** WHAT IS BEING ASKED **
Copy out all the entries shown below, exactly as they appear.

--- START ---

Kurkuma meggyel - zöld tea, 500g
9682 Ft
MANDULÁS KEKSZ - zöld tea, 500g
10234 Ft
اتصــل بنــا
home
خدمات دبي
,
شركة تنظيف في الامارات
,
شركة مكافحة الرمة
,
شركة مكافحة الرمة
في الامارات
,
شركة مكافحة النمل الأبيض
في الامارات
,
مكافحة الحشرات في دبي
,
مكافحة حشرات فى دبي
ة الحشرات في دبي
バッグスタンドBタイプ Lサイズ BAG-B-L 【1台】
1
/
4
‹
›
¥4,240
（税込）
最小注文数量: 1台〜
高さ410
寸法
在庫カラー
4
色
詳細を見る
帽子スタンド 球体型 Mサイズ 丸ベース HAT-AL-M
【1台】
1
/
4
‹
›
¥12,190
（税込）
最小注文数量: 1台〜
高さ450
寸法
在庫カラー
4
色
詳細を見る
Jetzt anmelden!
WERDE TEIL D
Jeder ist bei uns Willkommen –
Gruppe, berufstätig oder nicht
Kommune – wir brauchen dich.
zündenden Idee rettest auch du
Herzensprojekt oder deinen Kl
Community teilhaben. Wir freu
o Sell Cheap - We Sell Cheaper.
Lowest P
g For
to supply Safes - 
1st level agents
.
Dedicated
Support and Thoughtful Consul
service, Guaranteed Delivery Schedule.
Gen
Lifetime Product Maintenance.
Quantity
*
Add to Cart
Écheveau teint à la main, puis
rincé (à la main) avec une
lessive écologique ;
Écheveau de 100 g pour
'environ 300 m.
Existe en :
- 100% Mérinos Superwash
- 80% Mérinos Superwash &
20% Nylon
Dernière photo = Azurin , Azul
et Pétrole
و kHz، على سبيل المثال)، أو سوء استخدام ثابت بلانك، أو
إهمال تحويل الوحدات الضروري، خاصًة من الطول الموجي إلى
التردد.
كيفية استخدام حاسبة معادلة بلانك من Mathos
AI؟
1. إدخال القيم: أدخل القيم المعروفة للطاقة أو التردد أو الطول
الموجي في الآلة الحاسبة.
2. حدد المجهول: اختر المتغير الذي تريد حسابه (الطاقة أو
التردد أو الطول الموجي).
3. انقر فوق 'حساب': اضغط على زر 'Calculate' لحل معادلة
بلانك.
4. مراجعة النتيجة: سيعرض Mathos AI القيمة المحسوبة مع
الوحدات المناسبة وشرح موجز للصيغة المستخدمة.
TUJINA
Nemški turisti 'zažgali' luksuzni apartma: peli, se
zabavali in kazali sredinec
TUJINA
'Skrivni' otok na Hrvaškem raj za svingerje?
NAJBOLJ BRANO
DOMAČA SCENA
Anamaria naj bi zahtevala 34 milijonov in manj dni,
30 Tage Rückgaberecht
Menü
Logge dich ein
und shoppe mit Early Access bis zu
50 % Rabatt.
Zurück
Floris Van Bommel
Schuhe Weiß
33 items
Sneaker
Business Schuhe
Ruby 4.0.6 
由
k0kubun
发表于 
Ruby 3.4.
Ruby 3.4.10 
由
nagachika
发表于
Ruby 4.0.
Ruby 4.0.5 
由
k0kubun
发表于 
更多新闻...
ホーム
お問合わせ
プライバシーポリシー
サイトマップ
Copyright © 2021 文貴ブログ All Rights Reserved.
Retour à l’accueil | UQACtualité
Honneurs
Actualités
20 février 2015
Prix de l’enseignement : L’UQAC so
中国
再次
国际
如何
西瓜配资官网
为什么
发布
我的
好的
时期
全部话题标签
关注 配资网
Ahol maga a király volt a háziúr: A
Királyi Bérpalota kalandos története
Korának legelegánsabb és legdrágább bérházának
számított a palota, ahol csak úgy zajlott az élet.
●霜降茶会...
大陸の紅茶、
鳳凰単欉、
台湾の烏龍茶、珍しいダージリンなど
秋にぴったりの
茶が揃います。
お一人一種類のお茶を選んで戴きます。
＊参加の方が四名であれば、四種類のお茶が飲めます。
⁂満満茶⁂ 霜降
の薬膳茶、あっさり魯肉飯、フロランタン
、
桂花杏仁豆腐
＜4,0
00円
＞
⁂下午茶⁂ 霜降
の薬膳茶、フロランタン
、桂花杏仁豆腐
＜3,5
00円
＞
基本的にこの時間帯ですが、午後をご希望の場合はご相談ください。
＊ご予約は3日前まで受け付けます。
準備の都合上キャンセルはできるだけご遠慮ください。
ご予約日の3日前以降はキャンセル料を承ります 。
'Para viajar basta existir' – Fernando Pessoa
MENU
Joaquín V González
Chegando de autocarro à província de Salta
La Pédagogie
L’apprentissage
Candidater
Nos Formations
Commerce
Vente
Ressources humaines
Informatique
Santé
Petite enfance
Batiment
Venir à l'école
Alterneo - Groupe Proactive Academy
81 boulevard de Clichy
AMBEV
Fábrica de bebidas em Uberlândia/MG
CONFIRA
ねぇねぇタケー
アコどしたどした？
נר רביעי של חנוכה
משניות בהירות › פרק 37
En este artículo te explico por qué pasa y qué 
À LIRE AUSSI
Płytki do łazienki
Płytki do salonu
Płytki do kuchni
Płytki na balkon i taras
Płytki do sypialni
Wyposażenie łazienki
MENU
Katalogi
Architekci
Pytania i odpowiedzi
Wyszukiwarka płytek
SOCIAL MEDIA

--- END ---

** TASK SOLUTION **
Kurkuma meggyel - zöld tea, 500g
9682 Ft
MANDULÁS KEKSZ - zöld tea, 500g
10234 Ft
اتصــل بنــا
home
خدمات دبي
,
شركة تنظيف في الامارات
,
شركة مكافحة الرمة
,
شركة مكافحة الرمة
في الامارات
,
شركة مكافحة النمل الأبيض
في الامارات
,
مكافحة الحشرات في دبي
,
مكافحة حشرات فى دبي
ة الحشرات في دبي
バッグスタンドBタイプ Lサイズ BAG-B-L 【1台】
1
/
4
‹
›
¥4,240
（税込）
最小注文数量: 1台〜
高さ410
寸法
在庫カラー
4
色
詳細を見る
帽子スタンド 球体型 Mサイズ 丸ベース HAT-AL-M
【1台】
1
/
4
‹
›
¥12,190
（税込）
最小注文数量: 1台〜
高さ450
寸法
在庫カラー
4
色
詳細を見る
Jetzt anmelden!
WERDE TEIL D
Jeder ist bei uns Willkommen –
Gruppe, berufstätig oder nicht
Kommune – wir brauchen dich.
zündenden Idee rettest auch du
Herzensprojekt oder deinen Kl
Community teilhaben. Wir freu
o Sell Cheap - We Sell Cheaper.
Lowest P
g For
to supply Safes - 
1st level agents
.
Dedicated
Support and Thoughtful Consul
service, Guaranteed Delivery Schedule.
Gen
Lifetime Product Maintenance.
Quantity
*
Add to Cart
Écheveau teint à la main, puis
rincé (à la main) avec une
lessive écologique ;
Écheveau de 100 g pour
'environ 300 m.
Existe en :
- 100% Mérinos Superwash
- 80% Mérinos Superwash &
20% Nylon
Dernière photo = Azurin , Azul
et Pétrole
و kHz، على سبيل المثال)، أو سوء استخدام ثابت بلانك، أو
إهمال تحويل الوحدات الضروري، خاصًة من الطول الموجي إلى
التردد.
كيفية استخدام حاسبة معادلة بلانك من Mathos
AI؟
1. إدخال القيم: أدخل القيم المعروفة للطاقة أو التردد أو الطول
الموجي في الآلة الحاسبة.
2. حدد المجهول: اختر المتغير الذي تريد حسابه (الطاقة أو
التردد أو الطول الموجي).
3. انقر فوق 'حساب': اضغط على زر 'Calculate' لحل معادلة
بلانك.
4. مراجعة النتيجة: سيعرض Mathos AI القيمة المحسوبة مع
الوحدات المناسبة وشرح موجز للصيغة المستخدمة.
TUJINA
Nemški turisti 'zažgali' luksuzni apartma: peli, se
zabavali in kazali sredinec
TUJINA
'Skrivni' otok na Hrvaškem raj za svingerje?
NAJBOLJ BRANO
DOMAČA SCENA
Anamaria naj bi zahtevala 34 milijonov in manj dni,
30 Tage Rückgaberecht
Menü
Logge dich ein
und shoppe mit Early Access bis zu
50 % Rabatt.
Zurück
Floris Van Bommel
Schuhe Weiß
33 items
Sneaker
Business Schuhe
Ruby 4.0.6 
由
k0kubun
发表于 
Ruby 3.4.
Ruby 3.4.10 
由
nagachika
发表于
Ruby 4.0.
Ruby 4.0.5 
由
k0kubun
发表于 
更多新闻...
ホーム
お問合わせ
プライバシーポリシー
サイトマップ
Copyright © 2021 文貴ブログ All Rights Reserved.
Retour à l’accueil | UQACtualité
Honneurs
Actualités
20 février 2015
Prix de l’enseignement : L’UQAC so
中国
再次
国际
如何
西瓜配资官网
为什么
发布
我的
好的
时期
全部话题标签
关注 配资网
Ahol maga a király volt a háziúr: A
Királyi Bérpalota kalandos története
Korának legelegánsabb és legdrágább bérházának
számított a palota, ahol csak úgy zajlott az élet.
●霜降茶会...
大陸の紅茶、
鳳凰単欉、
台湾の烏龍茶、珍しいダージリンなど
秋にぴったりの
茶が揃います。
お一人一種類のお茶を選んで戴きます。
＊参加の方が四名であれば、四種類のお茶が飲めます。
⁂満満茶⁂ 霜降
の薬膳茶、あっさり魯肉飯、フロランタン
、
桂花杏仁豆腐
＜4,0
00円
＞
⁂下午茶⁂ 霜降
の薬膳茶、フロランタン
、桂花杏仁豆腐
＜3,5
00円
＞
基本的にこの時間帯ですが、午後をご希望の場合はご相談ください。
＊ご予約は3日前まで受け付けます。
準備の都合上キャンセルはできるだけご遠慮ください。
ご予約日の3日前以降はキャンセル料を承ります 。
'Para viajar basta existir' – Fernando Pessoa
MENU
Joaquín V González
Chegando de autocarro à província de Salta
La Pédagogie
L’apprentissage
Candidater
Nos Formations
Commerce
Vente
Ressources humaines
Informatique
Santé
Petite enfance
Batiment
Venir à l'école
Alterneo - Groupe Proactive Academy
81 boulevard de Clichy
AMBEV
Fábrica de bebidas em Uberlândia/MG
CONFIRA
ねぇねぇタケー
アコどしたどした？
נר רביעי של חנוכה
משניות בהירות › פרק 37
En este artículo te explico por qué pasa y qué 
À LIRE AUSSI
Płytki do łazienki
Płytki do salonu
Płytki do kuchni
Płytki na balkon i taras
Płytki do sypialni
Wyposażenie łazienki
MENU
Katalogi
Architekci
Pytania i odpowiedzi
Wyszukiwarka płytek
SOCIAL MEDIA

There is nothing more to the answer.